President’s Message Mar/Apr 2020

Temple Shalom Membership: A Prescription for Long Life!

I am still on a bit of high from the URJ Biennial in December. So many interesting and creative people, so many exciting ideas. It’s easy to remain enthusiastic, partly because 5 of us went and we keep talking about what we learned and did, and partly because the URJ information sharing platform, The Tent, makes it easy to exchange ideas with presenters and members of other congregations. We at Temple Shalom are small but we certainly don’t lack for interested and creative people with exciting ideas and commitment, so how do we bring what we heard and learned here?

For starters, the Board had a very fruitful half-day retreat which will help engage our members and others in the community of all ages, family configurations and wherever they are in their Jewish journey. Soon we will be welcoming your input in shaping our next few years.
We often ask ourselves what would make someone join Temple Shalom. We know that younger people are less and less inclined to join religious organizations for many reasons and even older adults don’t always feel they need to be part of a synagogue community. Even in Winnipeg, there are so many other ways to connect with the Jewish community.

So I was interested to read a short article in the Journal of the American Medical Association entitled “A Prescription

for Longevity in the 21st Century: Renewing Purpose, Building and Sustaining Social Engagement, and Embracing a

Positive Lifestyle .” It spoke to me because the life-lengthening measures it prescribes are found at Temple Shalom.

These prescriptions work at any age, but the earlier that they start, the greater and more long-lasting the effects. It’s a short list of prescriptions, no complicated pill containers or medical expertise needed. Here they are:

1. A Sense of Purpose: easily accomplished through volunteering, acts of chesed (caring for others), engaging in tikkun olam (repairing the world)

2. Social Engagement: developing relationships with others and building social relationships.

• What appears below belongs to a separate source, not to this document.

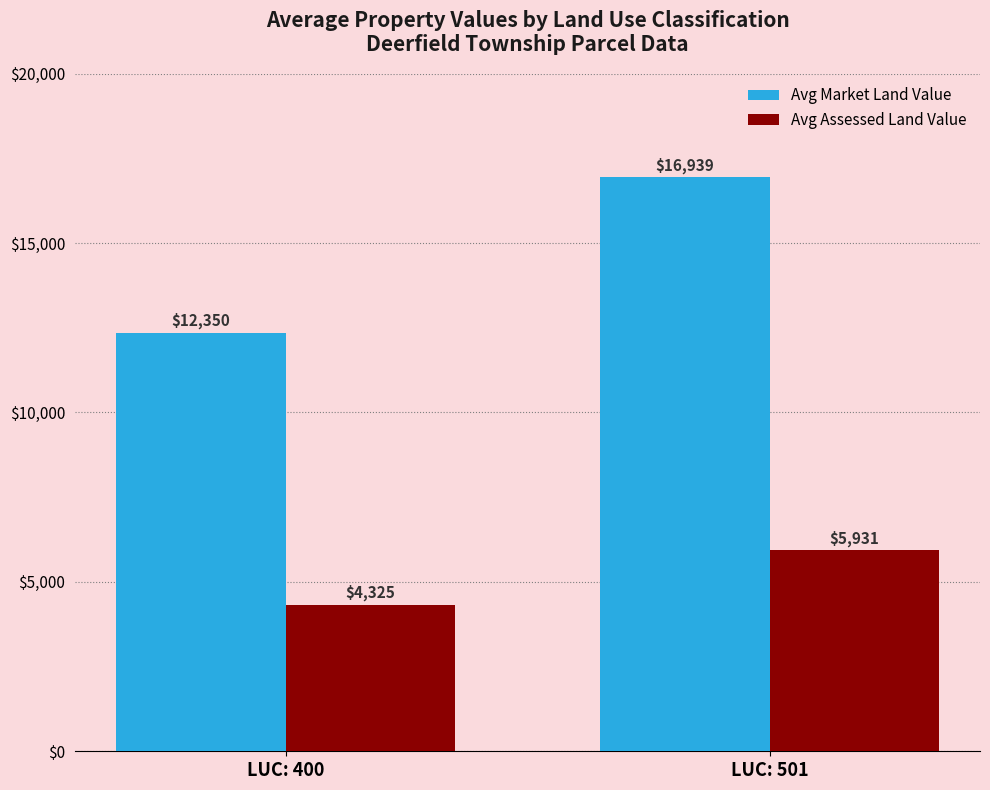

Which category has the highest value across all series?

LUC: 501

These can be purely social or involve learning, tikkun olam, singing in the choir, participating in services, or sharing a meal, holiday or life-cycle celebration

3. Lifestyle Choices and Wellness: OK, I admit we are not outstanding in offering fitness classes and healthy food but exercising the mind is at least as important for a living long, healthy life. Want to keep those neurons fit, try any of our education opportunities (Irma Penn school for kids or the Rabbi’s classes for adults), think about a d’var torah you hear at services, have a conversation at the oneg, take time to reflect and meditate during services)

Temple Shalom could just be the key to longevity! Hope to see you soon. Judith
1 Philip A Pizzo; JAMA. 2020 Jan 9. doi: 10.1001/jama.2019.21087.